[Petunjuk Tugas]
Menurut dokumen sumber, apa jabatan Imdadun Rahmat?

Imdadun Rahmat: Sudah Ketahuan, Narasi Penistaan Agama Tak Lagi Efektif

Selasa, 03 Desember 2019 | 21:10 WIB
Imdadun Rahmat: Sudah Ketahuan, Narasi Penistaan Agama Tak Lagi Efektif
Direktur Said Aqil Siroj (SAS) Institute, Imdadun Rahmat, dalam sebuah acara. [Dok. pribadi]
Follow Suara.com untuk mendapatkan informasi terkini. Klik WhatsApp Channel & Google News

Saat ini persoalan-persoalan dugaan penistaan agama dan kepulangan Rizieq (Shihab) misalnya, masih jadi jualan. Efektifkah? Ataukah ini mencerminkan hal lain, yakni gerakan populisme Islam di Indonesia sebenarnya tak terkait kondisi ekonomi sosial rakyat kebanyakan?

Terkait iya, dengan soal ekonomi (yang) melemah, pembangunan tidak begitu menggembirakan, dan ini terjadi tidak hanya Indonesia. Nah, ini dimanfaatkan, mau dicoba dibakar dengan tambahan narasi-narasi Habib Rizieq dikriminalisasi, dicekal, dan sebagainya. Lalu diciptakanlah isu penistaan agama, karena ini terbukti pada zaman Ahok mampu memunculkan perlawanan begitu besar kepada pemerintah. Nah, makanya dinaikkanlah isu Fatmawati, dinaikkanlah isu Gus Muwafiq. Hal-hal yang kecil diperbesar untuk memunculkan kemarahan massa, dengan narasi yang sama yaitu penistaan agama. Mereka mau mengulang kesuksesan waktu Ahok.

[Data]

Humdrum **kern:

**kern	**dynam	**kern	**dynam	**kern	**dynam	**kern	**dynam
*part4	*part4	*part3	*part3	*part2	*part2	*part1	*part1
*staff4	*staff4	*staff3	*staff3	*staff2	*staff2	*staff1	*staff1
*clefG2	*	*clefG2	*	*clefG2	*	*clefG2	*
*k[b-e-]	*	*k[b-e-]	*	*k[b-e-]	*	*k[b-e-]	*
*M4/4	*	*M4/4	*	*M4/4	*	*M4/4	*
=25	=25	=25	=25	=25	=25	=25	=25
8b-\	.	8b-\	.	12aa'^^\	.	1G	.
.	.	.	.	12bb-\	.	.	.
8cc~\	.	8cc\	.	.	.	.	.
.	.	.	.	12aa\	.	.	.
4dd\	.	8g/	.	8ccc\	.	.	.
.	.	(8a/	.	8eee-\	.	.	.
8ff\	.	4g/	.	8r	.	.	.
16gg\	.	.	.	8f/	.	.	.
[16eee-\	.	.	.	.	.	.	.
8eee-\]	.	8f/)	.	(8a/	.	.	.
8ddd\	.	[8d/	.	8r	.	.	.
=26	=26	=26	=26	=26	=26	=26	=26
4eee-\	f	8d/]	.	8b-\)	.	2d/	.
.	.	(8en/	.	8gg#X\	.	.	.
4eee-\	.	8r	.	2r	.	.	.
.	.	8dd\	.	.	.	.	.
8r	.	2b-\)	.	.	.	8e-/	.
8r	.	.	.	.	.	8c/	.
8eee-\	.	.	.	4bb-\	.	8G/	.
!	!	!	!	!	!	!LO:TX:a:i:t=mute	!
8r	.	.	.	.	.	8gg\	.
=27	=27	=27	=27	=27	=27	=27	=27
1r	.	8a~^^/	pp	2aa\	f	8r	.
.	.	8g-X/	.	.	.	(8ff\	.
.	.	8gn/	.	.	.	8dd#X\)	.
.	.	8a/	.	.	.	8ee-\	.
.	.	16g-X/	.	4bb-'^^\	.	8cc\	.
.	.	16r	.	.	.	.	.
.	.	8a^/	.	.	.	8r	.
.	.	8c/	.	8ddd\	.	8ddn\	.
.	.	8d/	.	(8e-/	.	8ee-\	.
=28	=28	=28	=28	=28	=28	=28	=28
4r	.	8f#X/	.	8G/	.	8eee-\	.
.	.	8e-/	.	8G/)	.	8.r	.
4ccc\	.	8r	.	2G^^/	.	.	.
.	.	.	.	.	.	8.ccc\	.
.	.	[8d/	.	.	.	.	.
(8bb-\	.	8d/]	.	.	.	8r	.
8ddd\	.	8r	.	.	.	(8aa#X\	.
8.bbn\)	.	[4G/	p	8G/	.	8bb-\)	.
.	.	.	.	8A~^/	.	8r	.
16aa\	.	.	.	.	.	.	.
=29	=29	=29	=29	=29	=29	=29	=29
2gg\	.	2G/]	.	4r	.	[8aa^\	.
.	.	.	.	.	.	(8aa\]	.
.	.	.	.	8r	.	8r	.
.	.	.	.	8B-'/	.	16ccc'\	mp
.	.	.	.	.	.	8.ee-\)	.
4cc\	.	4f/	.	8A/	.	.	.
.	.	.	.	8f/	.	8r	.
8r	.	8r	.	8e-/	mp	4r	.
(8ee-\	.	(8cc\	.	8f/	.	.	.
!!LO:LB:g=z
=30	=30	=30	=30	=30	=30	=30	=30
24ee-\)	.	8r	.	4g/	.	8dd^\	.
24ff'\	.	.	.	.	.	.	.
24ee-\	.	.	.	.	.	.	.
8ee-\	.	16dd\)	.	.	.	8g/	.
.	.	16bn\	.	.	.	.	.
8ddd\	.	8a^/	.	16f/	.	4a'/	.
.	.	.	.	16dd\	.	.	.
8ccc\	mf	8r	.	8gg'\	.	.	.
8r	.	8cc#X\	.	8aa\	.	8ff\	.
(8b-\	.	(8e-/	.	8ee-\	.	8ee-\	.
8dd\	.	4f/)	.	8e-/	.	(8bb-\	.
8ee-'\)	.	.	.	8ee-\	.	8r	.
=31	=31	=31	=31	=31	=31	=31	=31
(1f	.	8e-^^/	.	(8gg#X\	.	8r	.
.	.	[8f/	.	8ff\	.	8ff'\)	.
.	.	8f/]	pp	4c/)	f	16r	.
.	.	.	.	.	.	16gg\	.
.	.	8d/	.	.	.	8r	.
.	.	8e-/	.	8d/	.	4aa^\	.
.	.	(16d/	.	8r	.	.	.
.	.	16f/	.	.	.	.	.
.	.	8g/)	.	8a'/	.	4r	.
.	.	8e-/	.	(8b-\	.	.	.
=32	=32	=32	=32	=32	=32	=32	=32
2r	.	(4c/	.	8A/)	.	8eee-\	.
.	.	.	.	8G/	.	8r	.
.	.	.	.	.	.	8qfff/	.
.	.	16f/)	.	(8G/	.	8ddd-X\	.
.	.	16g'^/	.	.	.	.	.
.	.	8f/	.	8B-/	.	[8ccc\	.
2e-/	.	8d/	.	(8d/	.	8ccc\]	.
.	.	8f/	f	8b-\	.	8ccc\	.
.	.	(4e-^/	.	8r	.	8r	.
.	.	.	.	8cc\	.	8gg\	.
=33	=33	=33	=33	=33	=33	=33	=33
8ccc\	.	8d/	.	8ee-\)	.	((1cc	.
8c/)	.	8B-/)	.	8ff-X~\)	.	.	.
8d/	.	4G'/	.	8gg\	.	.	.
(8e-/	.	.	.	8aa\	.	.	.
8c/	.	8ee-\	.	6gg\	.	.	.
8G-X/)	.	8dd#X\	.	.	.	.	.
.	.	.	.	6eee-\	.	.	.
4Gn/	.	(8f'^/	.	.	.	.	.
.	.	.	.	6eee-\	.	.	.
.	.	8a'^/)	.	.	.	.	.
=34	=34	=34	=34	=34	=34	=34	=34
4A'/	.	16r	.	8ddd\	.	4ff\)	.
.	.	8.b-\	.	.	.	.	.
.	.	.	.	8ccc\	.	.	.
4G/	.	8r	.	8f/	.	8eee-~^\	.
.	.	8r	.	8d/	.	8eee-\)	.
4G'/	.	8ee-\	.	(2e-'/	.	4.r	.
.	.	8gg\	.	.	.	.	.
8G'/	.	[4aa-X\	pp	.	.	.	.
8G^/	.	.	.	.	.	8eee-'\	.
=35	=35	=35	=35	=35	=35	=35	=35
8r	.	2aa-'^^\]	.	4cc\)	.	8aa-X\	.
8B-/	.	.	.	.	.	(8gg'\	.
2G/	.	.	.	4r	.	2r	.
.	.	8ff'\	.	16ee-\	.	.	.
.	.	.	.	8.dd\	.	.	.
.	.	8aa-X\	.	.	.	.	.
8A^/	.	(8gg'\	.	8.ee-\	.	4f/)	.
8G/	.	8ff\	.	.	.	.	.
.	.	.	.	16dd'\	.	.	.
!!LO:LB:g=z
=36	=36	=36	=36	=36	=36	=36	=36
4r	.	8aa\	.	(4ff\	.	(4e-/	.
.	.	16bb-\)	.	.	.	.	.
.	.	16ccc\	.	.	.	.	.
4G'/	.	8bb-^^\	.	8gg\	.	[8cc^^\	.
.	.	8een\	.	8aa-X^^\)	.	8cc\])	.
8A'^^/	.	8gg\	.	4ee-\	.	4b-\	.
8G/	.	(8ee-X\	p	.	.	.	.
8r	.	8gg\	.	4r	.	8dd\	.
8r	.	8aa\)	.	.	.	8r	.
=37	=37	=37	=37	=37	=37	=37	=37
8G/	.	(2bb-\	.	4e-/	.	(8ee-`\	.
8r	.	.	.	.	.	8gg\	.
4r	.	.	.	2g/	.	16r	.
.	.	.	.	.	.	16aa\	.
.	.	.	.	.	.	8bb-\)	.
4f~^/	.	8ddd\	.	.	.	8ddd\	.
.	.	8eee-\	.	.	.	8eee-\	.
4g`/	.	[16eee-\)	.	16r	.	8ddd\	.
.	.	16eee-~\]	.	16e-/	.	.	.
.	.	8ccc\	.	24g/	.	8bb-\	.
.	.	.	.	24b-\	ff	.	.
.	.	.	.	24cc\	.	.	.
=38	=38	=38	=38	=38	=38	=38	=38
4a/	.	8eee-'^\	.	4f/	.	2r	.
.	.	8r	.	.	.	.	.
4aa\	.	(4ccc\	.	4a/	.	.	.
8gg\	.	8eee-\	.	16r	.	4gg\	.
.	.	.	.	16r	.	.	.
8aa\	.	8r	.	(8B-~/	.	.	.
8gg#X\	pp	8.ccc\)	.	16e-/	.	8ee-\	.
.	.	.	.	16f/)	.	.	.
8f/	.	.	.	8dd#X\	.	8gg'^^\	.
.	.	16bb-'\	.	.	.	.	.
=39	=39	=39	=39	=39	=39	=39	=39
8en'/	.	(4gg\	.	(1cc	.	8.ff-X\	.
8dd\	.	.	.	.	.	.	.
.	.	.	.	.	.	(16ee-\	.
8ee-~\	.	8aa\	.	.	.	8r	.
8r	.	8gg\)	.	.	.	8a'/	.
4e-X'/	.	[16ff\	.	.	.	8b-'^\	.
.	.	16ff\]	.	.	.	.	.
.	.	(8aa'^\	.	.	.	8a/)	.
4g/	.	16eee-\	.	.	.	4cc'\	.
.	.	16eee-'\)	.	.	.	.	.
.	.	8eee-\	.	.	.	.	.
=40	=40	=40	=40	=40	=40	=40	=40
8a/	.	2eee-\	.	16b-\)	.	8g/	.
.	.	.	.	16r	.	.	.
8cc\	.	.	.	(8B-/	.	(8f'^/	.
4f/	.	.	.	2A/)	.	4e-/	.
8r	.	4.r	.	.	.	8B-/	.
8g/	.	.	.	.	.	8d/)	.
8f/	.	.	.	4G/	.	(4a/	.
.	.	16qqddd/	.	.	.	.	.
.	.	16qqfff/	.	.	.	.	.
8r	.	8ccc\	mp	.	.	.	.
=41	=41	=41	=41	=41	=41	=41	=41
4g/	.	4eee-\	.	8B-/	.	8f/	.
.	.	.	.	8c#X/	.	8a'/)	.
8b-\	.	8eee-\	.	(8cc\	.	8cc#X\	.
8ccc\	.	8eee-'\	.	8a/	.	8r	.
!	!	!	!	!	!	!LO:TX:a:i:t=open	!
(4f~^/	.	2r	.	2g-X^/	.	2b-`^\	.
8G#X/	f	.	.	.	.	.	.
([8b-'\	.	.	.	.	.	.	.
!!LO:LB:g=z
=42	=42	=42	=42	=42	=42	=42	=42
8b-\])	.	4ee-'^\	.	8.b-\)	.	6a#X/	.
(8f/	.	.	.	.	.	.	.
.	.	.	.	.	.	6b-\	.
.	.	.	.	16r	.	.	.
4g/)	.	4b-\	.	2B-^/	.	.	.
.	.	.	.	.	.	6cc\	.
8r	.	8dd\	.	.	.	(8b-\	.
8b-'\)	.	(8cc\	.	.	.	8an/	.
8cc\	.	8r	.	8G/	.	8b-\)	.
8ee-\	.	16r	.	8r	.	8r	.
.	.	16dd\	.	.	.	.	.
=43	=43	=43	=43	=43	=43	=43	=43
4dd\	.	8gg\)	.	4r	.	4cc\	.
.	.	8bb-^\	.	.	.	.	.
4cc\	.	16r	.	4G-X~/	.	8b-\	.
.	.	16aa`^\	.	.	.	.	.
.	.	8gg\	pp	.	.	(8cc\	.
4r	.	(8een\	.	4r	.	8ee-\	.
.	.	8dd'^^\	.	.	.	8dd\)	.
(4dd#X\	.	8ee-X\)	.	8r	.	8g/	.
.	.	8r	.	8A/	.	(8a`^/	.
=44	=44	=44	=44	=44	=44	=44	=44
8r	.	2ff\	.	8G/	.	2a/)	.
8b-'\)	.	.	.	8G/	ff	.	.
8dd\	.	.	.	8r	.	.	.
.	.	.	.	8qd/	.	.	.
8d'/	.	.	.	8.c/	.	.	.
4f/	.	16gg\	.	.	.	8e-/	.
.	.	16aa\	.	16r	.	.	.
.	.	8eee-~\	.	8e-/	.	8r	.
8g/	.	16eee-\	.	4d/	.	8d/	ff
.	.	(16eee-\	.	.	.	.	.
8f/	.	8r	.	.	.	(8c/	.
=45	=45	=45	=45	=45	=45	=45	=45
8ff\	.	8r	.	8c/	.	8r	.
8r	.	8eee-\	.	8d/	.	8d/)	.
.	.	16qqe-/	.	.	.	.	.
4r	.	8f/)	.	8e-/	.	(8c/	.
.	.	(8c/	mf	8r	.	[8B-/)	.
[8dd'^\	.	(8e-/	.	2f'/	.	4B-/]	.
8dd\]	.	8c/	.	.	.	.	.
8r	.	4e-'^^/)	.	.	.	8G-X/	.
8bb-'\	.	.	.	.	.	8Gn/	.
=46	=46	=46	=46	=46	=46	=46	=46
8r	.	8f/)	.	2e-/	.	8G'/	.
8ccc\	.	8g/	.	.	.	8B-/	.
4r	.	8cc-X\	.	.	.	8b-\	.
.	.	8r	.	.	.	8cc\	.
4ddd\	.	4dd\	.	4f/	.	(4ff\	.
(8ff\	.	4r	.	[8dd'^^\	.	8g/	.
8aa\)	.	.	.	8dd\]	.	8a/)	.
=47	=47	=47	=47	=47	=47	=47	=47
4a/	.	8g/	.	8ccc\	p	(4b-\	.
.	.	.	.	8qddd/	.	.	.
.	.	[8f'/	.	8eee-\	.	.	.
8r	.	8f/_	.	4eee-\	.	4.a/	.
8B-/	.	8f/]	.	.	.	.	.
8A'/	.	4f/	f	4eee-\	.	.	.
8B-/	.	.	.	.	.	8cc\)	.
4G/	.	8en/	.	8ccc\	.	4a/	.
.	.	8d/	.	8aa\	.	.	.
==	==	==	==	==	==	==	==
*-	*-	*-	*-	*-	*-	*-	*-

[Jawaban yang Diharapkan]
Direktur Said Aqil Siroj (SAS) Institute.